As planned and leaked before, Gabriele Fenninger is to step down from her position as managing director of Intersport Austria. She will retire after 35 years with the buying group. She has been acting most recently as the managing director of the Austrian retail group, which changed its legal status last year in connection with its acquisition by Intersport Germany. Before, Fenninger was president of the group, which was then registered as a cooperative.
Under Fenninger's rule, some important strategic decisions were taken, including the ousting of Alfred Schwab, the strong man behind Intersport and the price-driven Sports Experts chain for decades, the licensing agreement between Intersport and Sport Eybl and its subsequent termination at the end of last year, after Sports Direct International took majority control of Eybl and Sports Experts. Fenninger was, along with the presidents of the German Intersport, Kim Roether and Klaus Jost, one of the masterminds behind last year's merger of the German and Austrian buying groups.
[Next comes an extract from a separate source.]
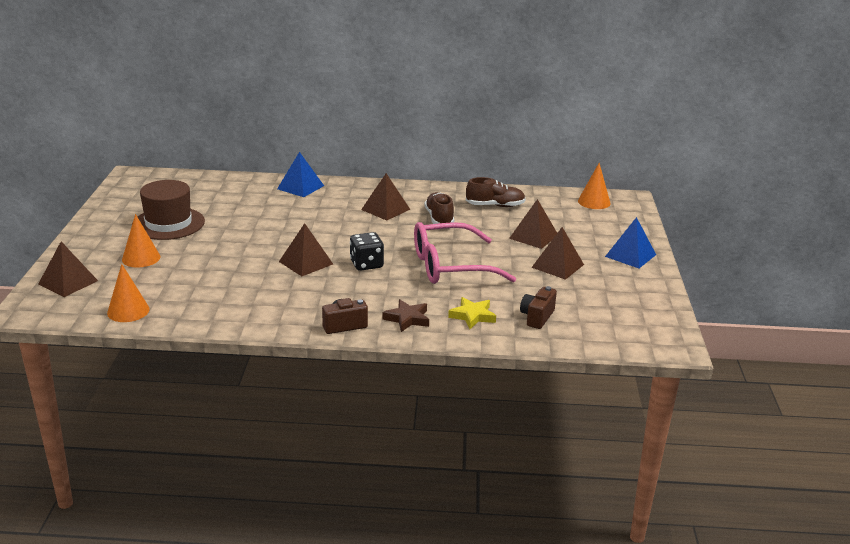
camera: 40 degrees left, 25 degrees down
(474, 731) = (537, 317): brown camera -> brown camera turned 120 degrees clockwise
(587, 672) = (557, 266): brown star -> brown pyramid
Fenninger will remain with Intersport on a consultancy basis through this summer to assist her now confirmed successor, Mathias Boenke. The 48-year-old served over the past seven years as head of the executive board responsible for sales and marketing at Huber Holding, an Austrian apparel maker. Before, he managed New Balance in the German-speaking countries for about five years. In his new job, he will be assisted by two seasoned executives of Intersport Austria, Alois Grüblinger and Franz Koll, as members of the executive board.
While introducing Boenke to the press earlier this month, Jost and Roether took the opportunity to present the set-up of the new operational structure of the now-combined Austro-German Intersport. The plan behind the new alliance is to basically leave all operations in Austria that strictly concern the Austrian market, such as sales, marketing, customer service and membership services, along with own retail - where it needs to be developed - and parts of the product management process.
The same organization will be used to cover the licensed markets of Hungary, Slovakia and the Czech Republic, three countries which were also handled through Intersport Austria when it was an independent buying group. Its head office in Wels will take care of some of the product management functions for these countries and will do so - an important point - also on behalf of the retailers affiliated with Intersport in Germany. This applies especially to product ranges in which the Austrian retail group is particularly strong, notably winter sports and bicycle equipment. Contrary to the German Intersport members, their Austrian counterparts have been playing traditionally an important role in the local bike market.
In return, other activities will be centralized at Intersport Germany's head office in Heilbronn, which also supervised its operations in Poland. This includes key responsibilities such as IT, purchasing and the processing of orders. Apparel management for all six countries will also be handled from Heilbronn.